Они отчалили! Корнелия подбежала к иллюминатору. Ей удалось разглядеть набережную, медленно удалявшуюся из поля зрения; маленькая группка людей на берегу махала кому-то вслед. Итак, она плывет во Францию!
Когда корабль покинул гавань, поднялась небольшая волна, и все женщины, остававшиеся до тех пор на палубе, поспешили разойтись по каютам. Корнелия долго глядела на море в иллюминатор, а потом присела на удобный диван, попыталась читать журналы, купленные для нее герцогом, однако не смогла сосредоточиться, и вскоре ее захлестнули горькие мысли. Должно быть, она слегка задремала, потому что ей привиделось, будто она убегает от какого-то упорного преследователя, но, как ни странно, совсем не боится, а даже счастлива.
Она проснулась внезапно оттого, что на палубе поднялась суета, и поняла — скоро Франция.
Спуск на берег происходил с той же помпой и церемонностью, которая сопровождала их отъезд из дому. Какие-то официальные лица быстро осуществили все формальности и проводили молодых к самому поезду, следовавшему до Парижа.

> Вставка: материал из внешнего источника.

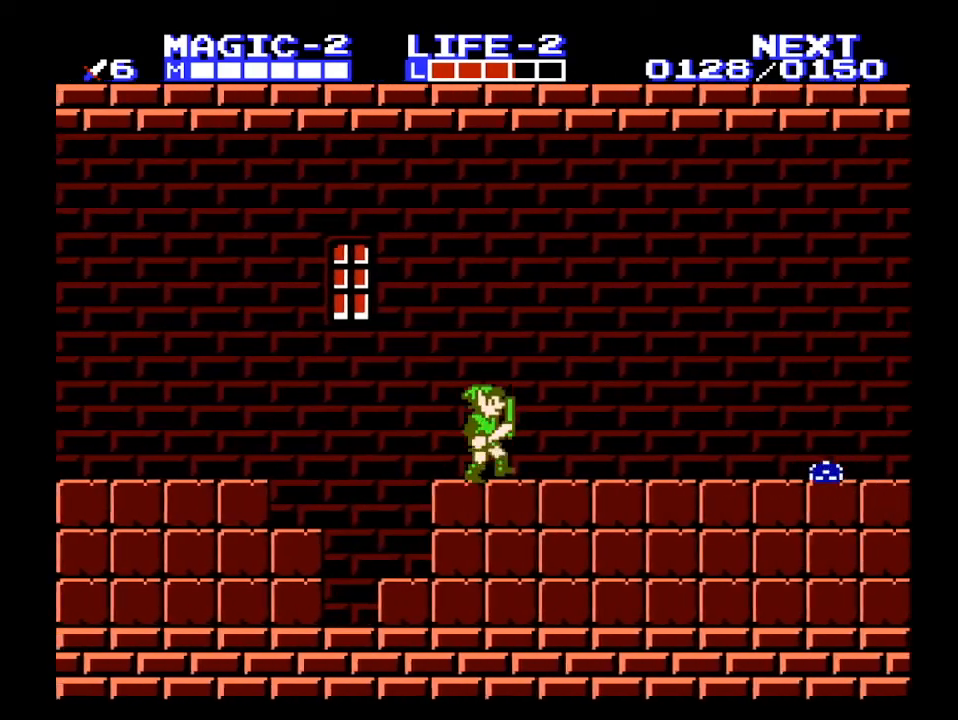
{"buttons": ["DPAD_RIGHT"], "events": []}
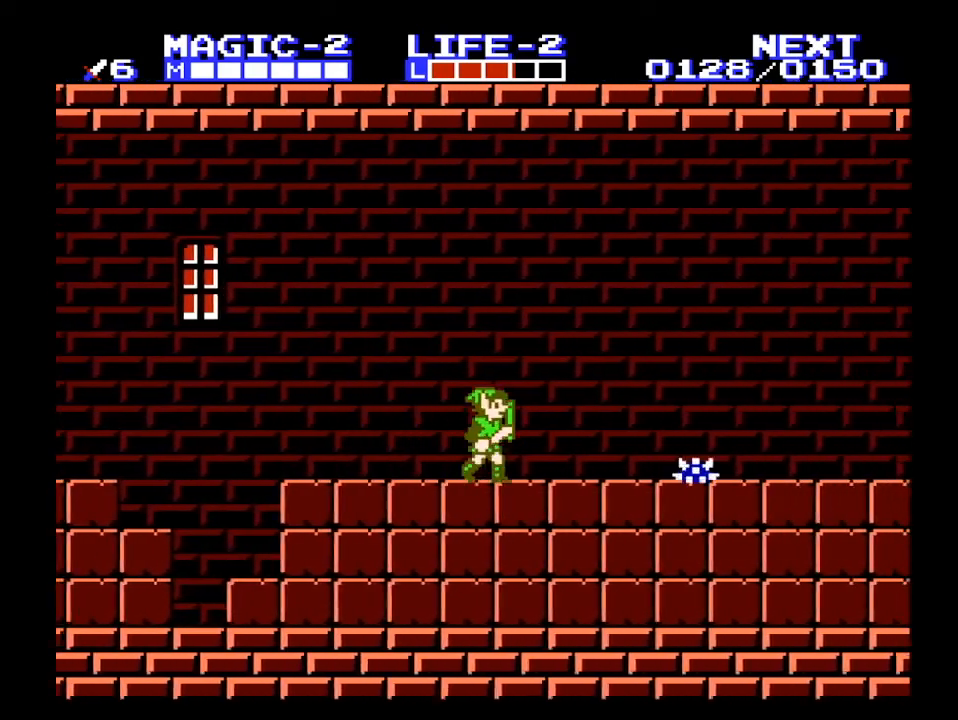
{"buttons": ["DPAD_RIGHT"], "events": []}
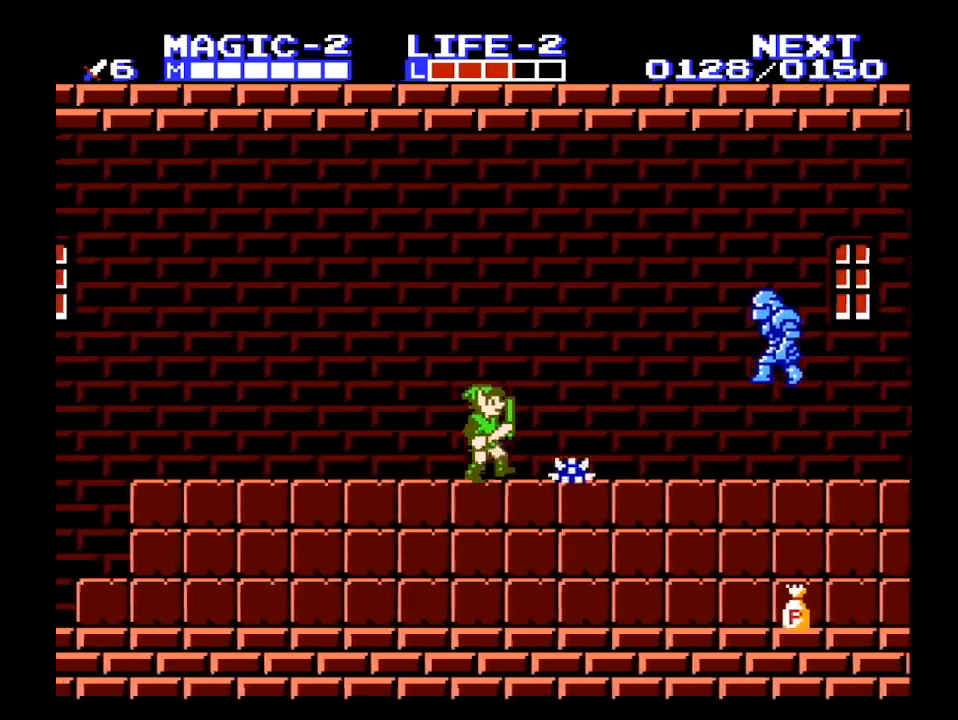
{"buttons": ["A", "DPAD_DOWN", "DPAD_RIGHT"], "events": [[133, "A", "down"], [500, "DPAD_DOWN", "down"]]}
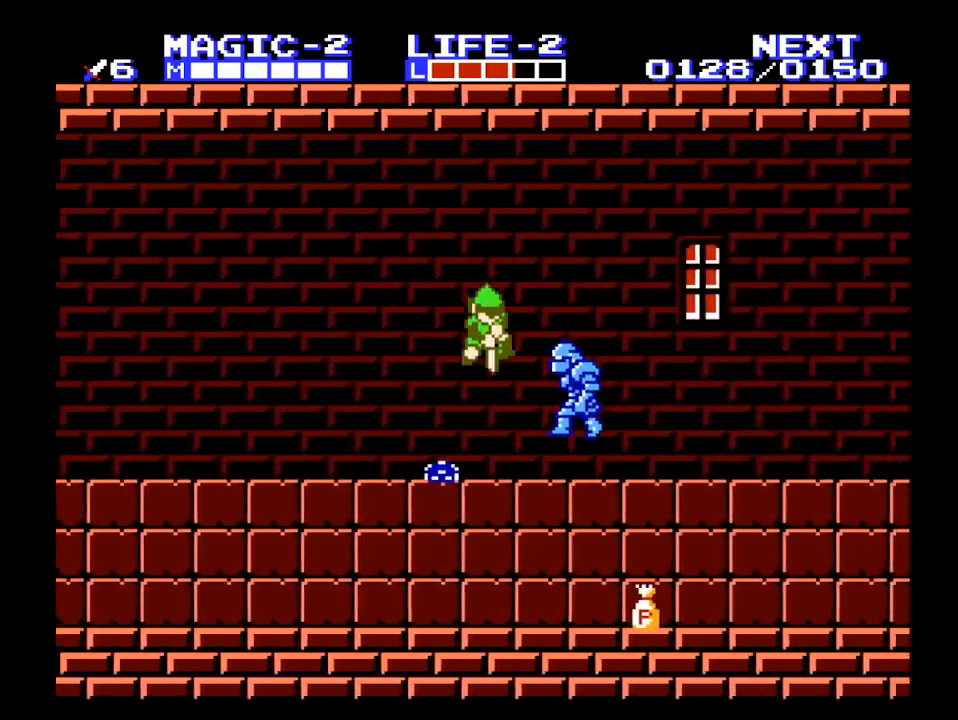
{"buttons": ["A", "DPAD_DOWN", "DPAD_RIGHT"], "events": [[33, "DPAD_RIGHT", "up"], [167, "B", "down"], [200, "A", "up"], [200, "DPAD_DOWN", "up"], [200, "DPAD_RIGHT", "down"], [300, "B", "up"], [467, "A", "down"], [500, "DPAD_DOWN", "down"]]}
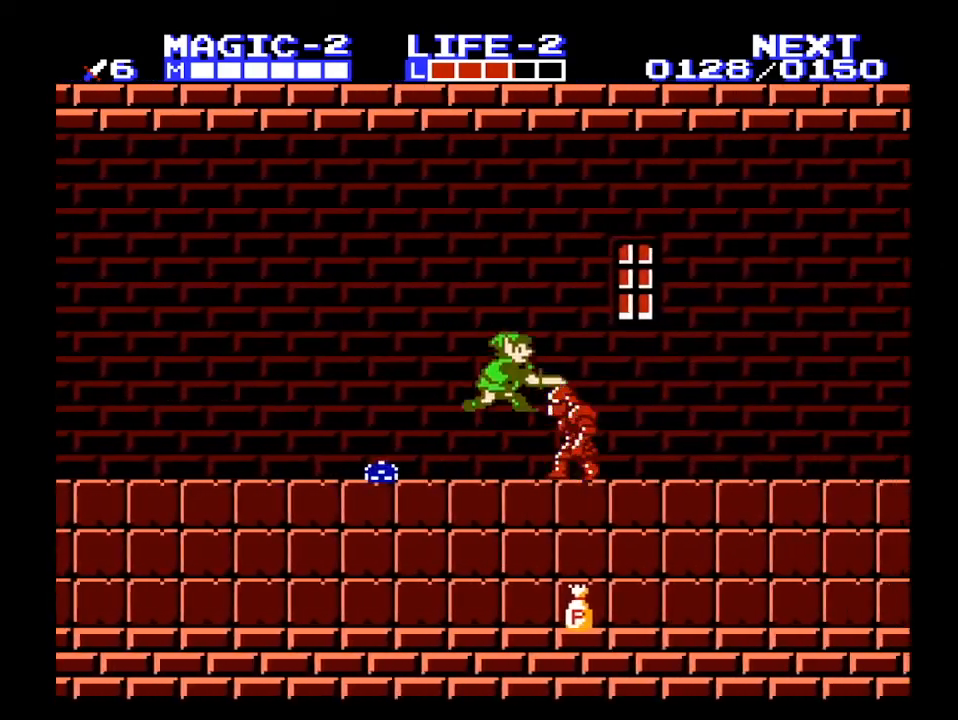
{"buttons": ["B", "DPAD_DOWN"], "events": [[67, "B", "down"], [67, "DPAD_RIGHT", "up"], [133, "DPAD_DOWN", "up"], [133, "DPAD_RIGHT", "down"], [167, "B", "up"], [200, "A", "up"], [467, "B", "down"], [467, "DPAD_DOWN", "down"], [500, "DPAD_RIGHT", "up"]]}
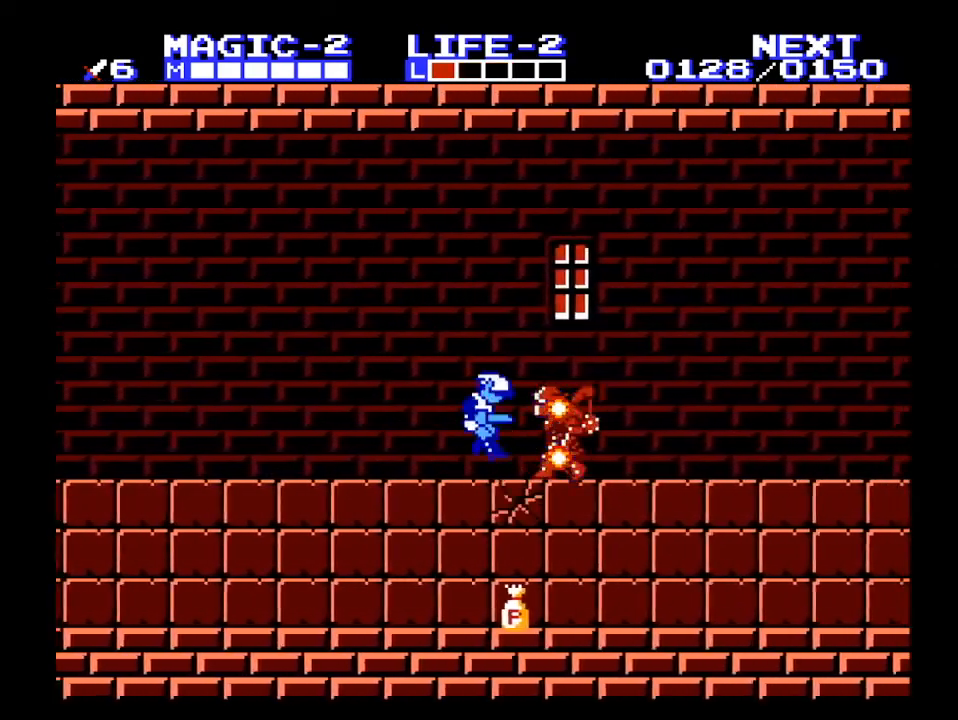
{"buttons": ["DPAD_RIGHT"], "events": [[33, "B", "up"], [67, "A", "down"], [67, "DPAD_RIGHT", "down"], [100, "DPAD_DOWN", "up"], [133, "B", "down"], [133, "DPAD_UP", "down"], [167, "B", "up"], [167, "DPAD_RIGHT", "up"], [200, "DPAD_UP", "up"], [400, "A", "up"], [400, "DPAD_RIGHT", "down"]]}
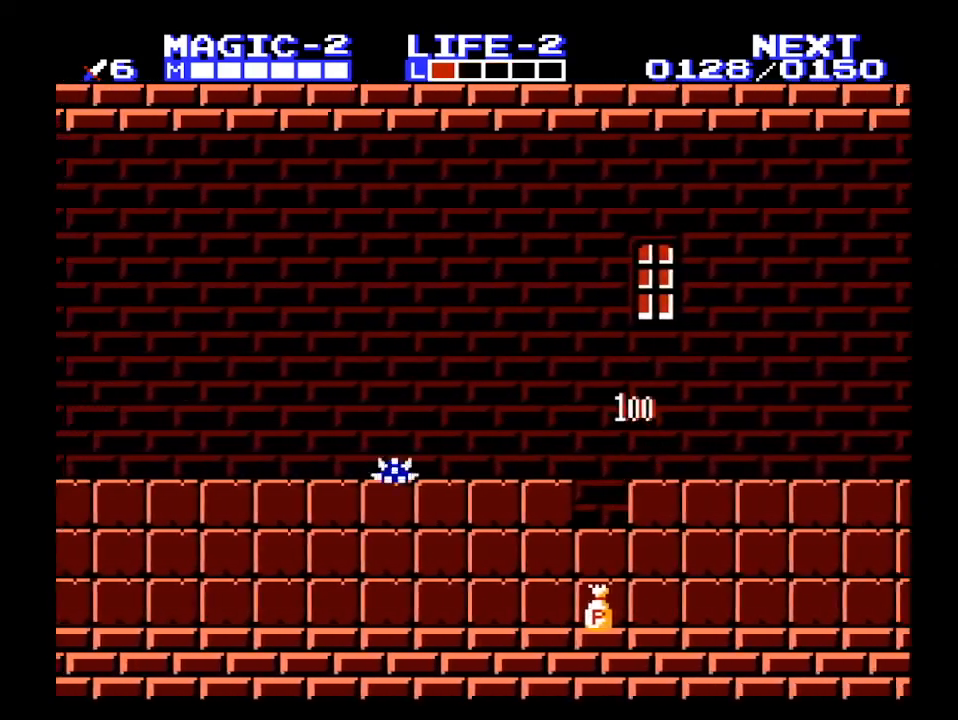
{"buttons": ["DPAD_RIGHT"], "events": [[267, "A", "down"], [467, "A", "up"]]}
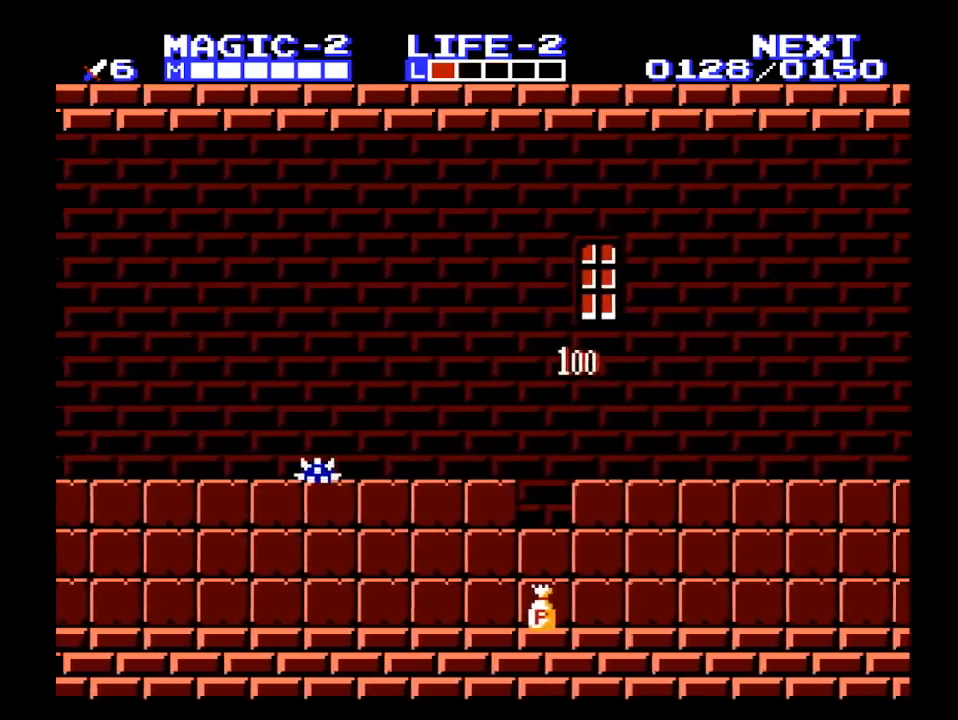
{"buttons": ["DPAD_DOWN"], "events": [[100, "DPAD_DOWN", "down"], [100, "DPAD_RIGHT", "up"]]}
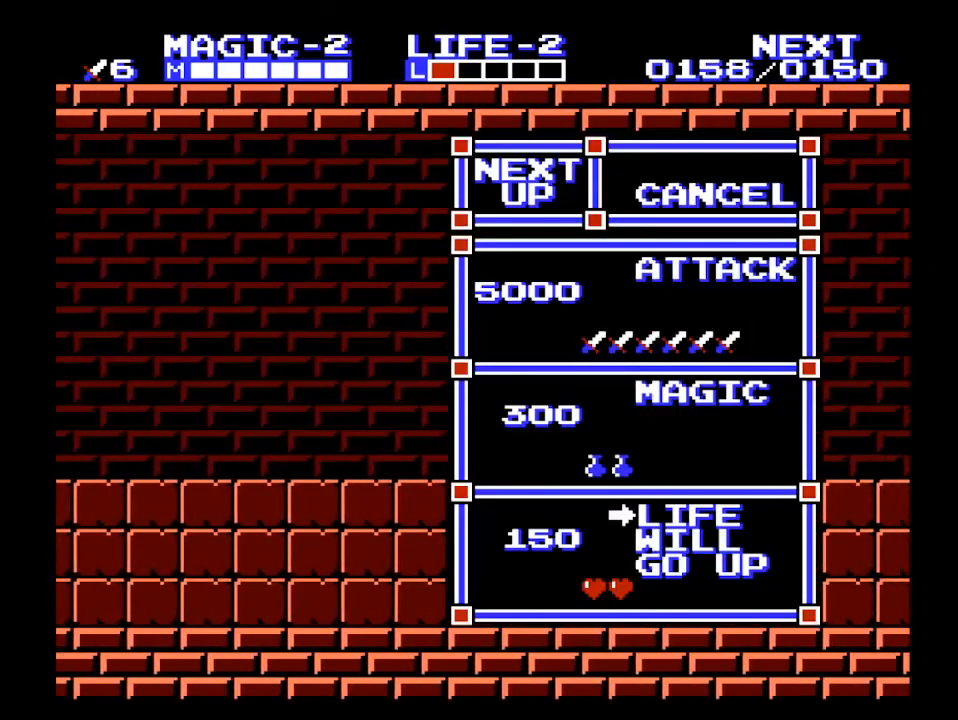
{"buttons": ["DPAD_DOWN"], "events": [[67, "DPAD_DOWN", "up"], [467, "DPAD_DOWN", "down"]]}
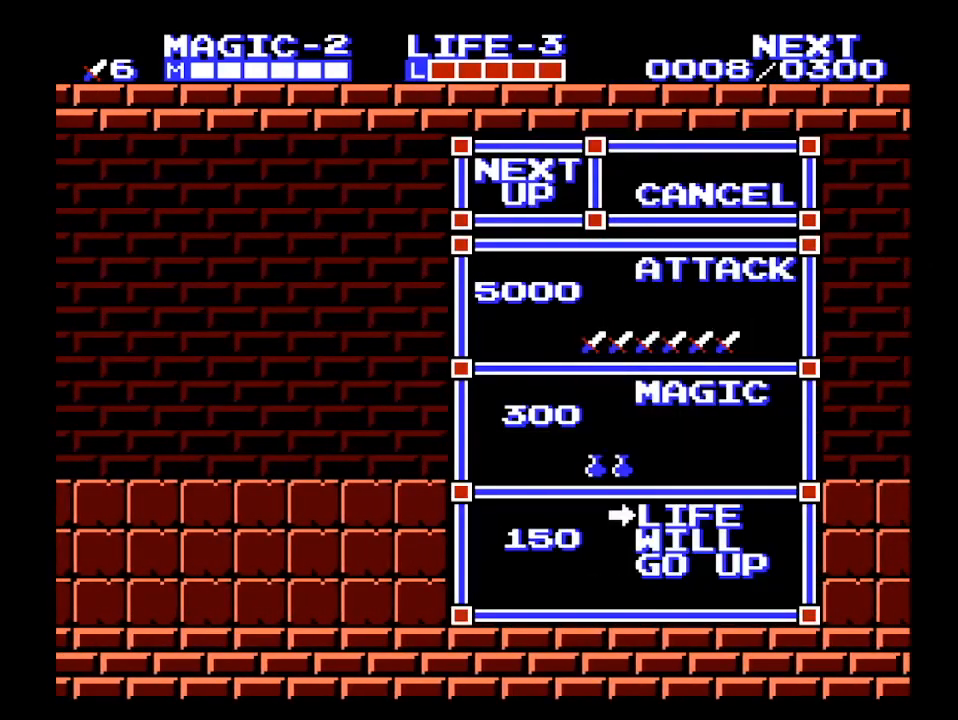
{"buttons": ["DPAD_DOWN"], "events": []}
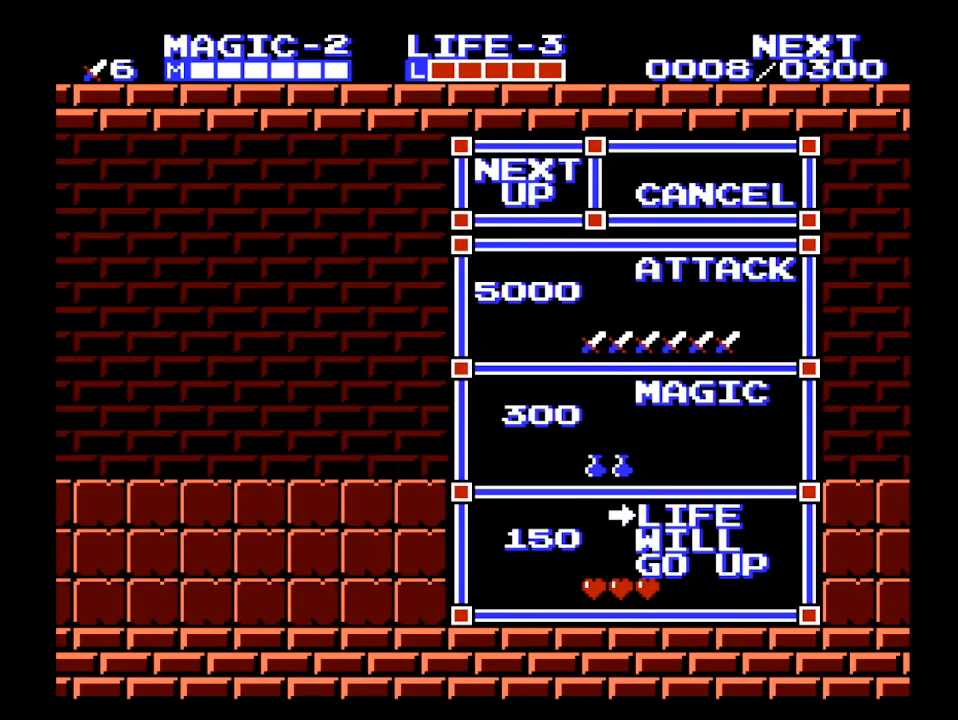
{"buttons": ["DPAD_DOWN"], "events": []}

Корнелия с любопытством послушала, как герцог объяснялся по-французски — разговаривал он довольно бегло, ао с совершенно неистребимым английским акцентом. Однако он довольно мило поблагодарил французских чиновников за хлопоты.
Устроившись в отдельном купе, заранее заказанном, герцог приказал принести им еды и вина, и спросил Корнелию, не будет ли она возражать, если он закурит сигару.
— Напротив, мне нравится их запах, — сказала она. — Он напоминает мне о папе. Папа всегда курил сигары, когда мог себе это позволить.
Увидев, что герцог удивленно поднял брови, она добавила:
— Вы, наверное, знаете, мы были очень бедны. По правде говоря, при жизни родителей мы часто ломали голову, где бы раздобыть хоть немного денег. Мой отец не получал никакой помощи от брата, дяди Джорджа, который так внимателен ко мне теперь, когда я богата.
Корнелия говорила с горечью и по выражению лица герцога поняла, что вызвала его интерес.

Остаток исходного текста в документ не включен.